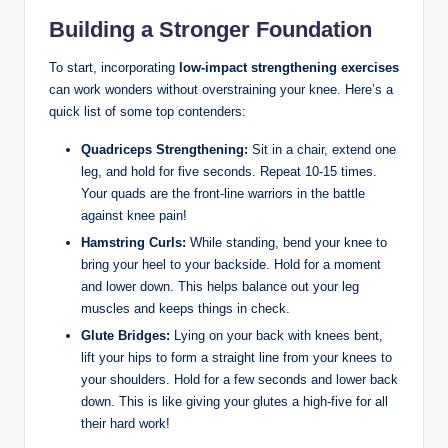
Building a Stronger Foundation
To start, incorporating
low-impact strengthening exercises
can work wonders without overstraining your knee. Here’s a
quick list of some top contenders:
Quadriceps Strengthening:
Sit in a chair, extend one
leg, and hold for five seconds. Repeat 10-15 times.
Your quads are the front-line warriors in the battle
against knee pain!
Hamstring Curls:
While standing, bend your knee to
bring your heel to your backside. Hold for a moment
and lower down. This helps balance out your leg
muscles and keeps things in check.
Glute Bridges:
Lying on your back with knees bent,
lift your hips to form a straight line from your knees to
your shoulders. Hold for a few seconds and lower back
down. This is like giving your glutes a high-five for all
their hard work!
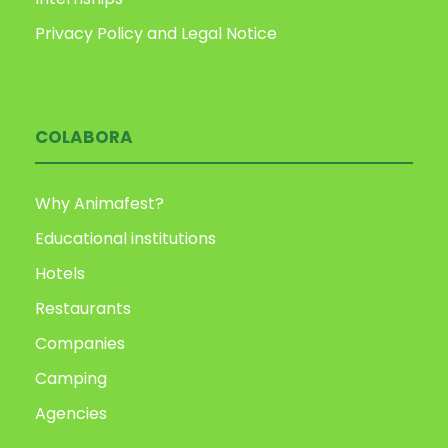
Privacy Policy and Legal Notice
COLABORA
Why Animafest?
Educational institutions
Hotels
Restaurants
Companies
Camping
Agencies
====================
TASK ITEM:
Starting at the beginning of the material and ending with the line that contains "their hard work!", rewrite the text with every "lower" changed to "ease" and nothing else altered. Omit the pictures.

ANSWER BELOW:
Building a Stronger Foundation
To start, incorporating
low-impact strengthening exercises
can work wonders without overstraining your knee. Here’s a
quick list of some top contenders:
Quadriceps Strengthening:
Sit in a chair, extend one
leg, and hold for five seconds. Repeat 10-15 times.
Your quads are the front-line warriors in the battle
against knee pain!
Hamstring Curls:
While standing, bend your knee to
bring your heel to your backside. Hold for a moment
and ease down. This helps balance out your leg
muscles and keeps things in check.
Glute Bridges:
Lying on your back with knees bent,
lift your hips to form a straight line from your knees to
your shoulders. Hold for a few seconds and ease back
down. This is like giving your glutes a high-five for all
their hard work!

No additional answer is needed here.